Celgene, Agios beat a short path to an FDA decision on AML drug
Celgene and Agios are flooring the gas pedal in their race to gain a very quick — and early — approval for enasidenib (AG-221/CC-90007), their experimental therapy for acute myeloid leukemia. Not only did the FDA accept their application, regulators are providing the inside track to a new approval with a priority review date that sets the PDUFA date at the end of August.
Agios $AGIO detailed its plans for taking a direct shot at an early approval last fall, earning a spike from investors as the biotech spotlighted the potential for taking Phase I/II study data to regulators. Celgene reworked its deal with Agios last year, but kept its hands on its rights to AG-221 in patients with advanced hematologic malignancies with an IDH2 mutation.
This is Agios’ lead drug, and it arrived at the FDA swiftly, by biotech standards. But CEO David Schenkein doesn’t think about drug development in traditional terms.

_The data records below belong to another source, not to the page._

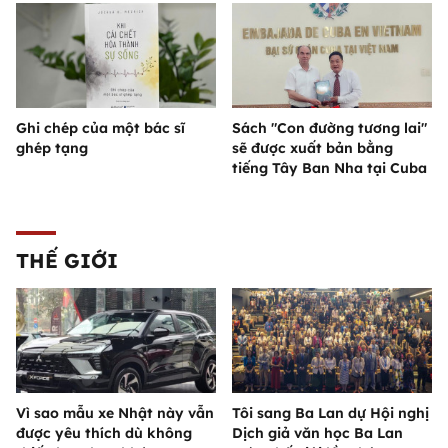
Ghi chép của một bác sĩ
Sách "Con đường tương lai"
ghép tạng
sẽ được xuất bản bằng
tiếng Tây Ban Nha tại Cuba
THẾ GIỚI
Vì sao mẫu xe Nhật này vẫn
Tôi sang Ba Lan dự Hội nghị
được yêu thích dù không
Dịch giả văn học Ba Lan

If you go to Agios’ website, you’ll see that the pipeline isn’t arranged according to preclinical, Phase I, Phase II and Phase III development.

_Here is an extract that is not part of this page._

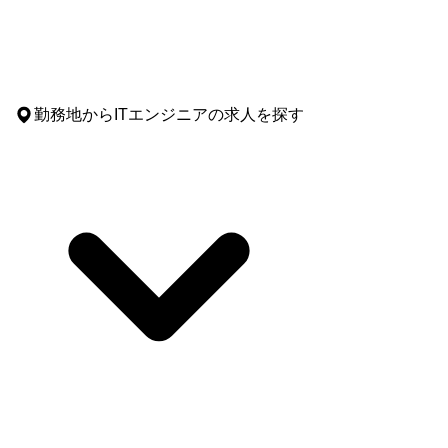
勤務地
からITエンジニアの求人を探す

Instead, the biotech just divides the work into early and late stage development.
“We accelerated this application – submitting the NDA just three years after the first patient was treated in the enasidenib pivotal investigational trial – because we believe that there is a significant unmet need for people with relapsed or refractory AML,” said Michael Pehl, president, Hematology/Oncology for Celgene, in a prepared statement. “The acceptance of the enasidenib NDA is a significant milestone in what we hope will be a new era of molecularly targeted therapies for patients with this devastating disease.”
Shares of Agios were up 3% in early trading Wednesday.